- Directive
Omit any picture, and return the remaining data exactly as written.

------

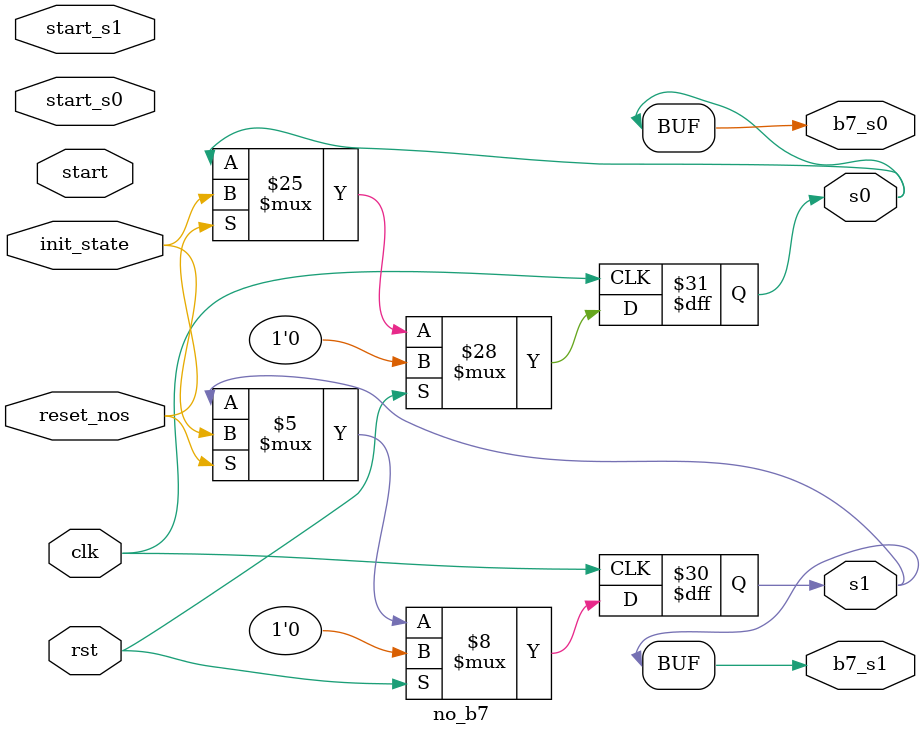
<source format=v>

module no_b7
(
  input clk,
  input start,
  input rst,
  input reset_nos,
  input start_s0,
  input start_s1,
  input init_state,
  output reg [1-1:0] s0,
  output reg [1-1:0] s1,
  output [1-1:0] b7_s0,
  output [1-1:0] b7_s1
);

  reg pass;

  always @(posedge clk) begin
    if(rst) begin
      s0 <= 1'd0;
      pass <= 1'b0;
    end else begin
      if(reset_nos) begin
        s0 <= init_state;
        pass <= 1;
      end else begin
        if(start_s0) begin
          if(pass) begin
            s0 <=  s0 ;
            pass <= 0;
          end else begin
            pass <= 1;
          end
        end 
      end
    end
  end


  always @(posedge clk) begin
    if(rst) begin
      s1 <= 1'd0;
    end else begin
      if(reset_nos) begin
        s1 <= init_state;
      end else begin
        if(start_s1) begin
          s1 <=  s1 ;
        end 
      end
    end
  end

  assign b7_s0 = s0;
  assign b7_s1 = s1;

endmodule

</source>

------

- Answer box
<source format=v>

module no_b7
(
  input clk,
  input start,
  input rst,
  input reset_nos,
  input start_s0,
  input start_s1,
  input init_state,
  output reg [1-1:0] s0,
  output reg [1-1:0] s1,
  output [1-1:0] b7_s0,
  output [1-1:0] b7_s1
);

  reg pass;

  always @(posedge clk) begin
    if(rst) begin
      s0 <= 1'd0;
      pass <= 1'b0;
    end else begin
      if(reset_nos) begin
        s0 <= init_state;
        pass <= 1;
      end else begin
        if(start_s0) begin
          if(pass) begin
            s0 <=  s0 ;
            pass <= 0;
          end else begin
            pass <= 1;
          end
        end 
      end
    end
  end


  always @(posedge clk) begin
    if(rst) begin
      s1 <= 1'd0;
    end else begin
      if(reset_nos) begin
        s1 <= init_state;
      end else begin
        if(start_s1) begin
          s1 <=  s1 ;
        end 
      end
    end
  end

  assign b7_s0 = s0;
  assign b7_s1 = s1;

endmodule

</source>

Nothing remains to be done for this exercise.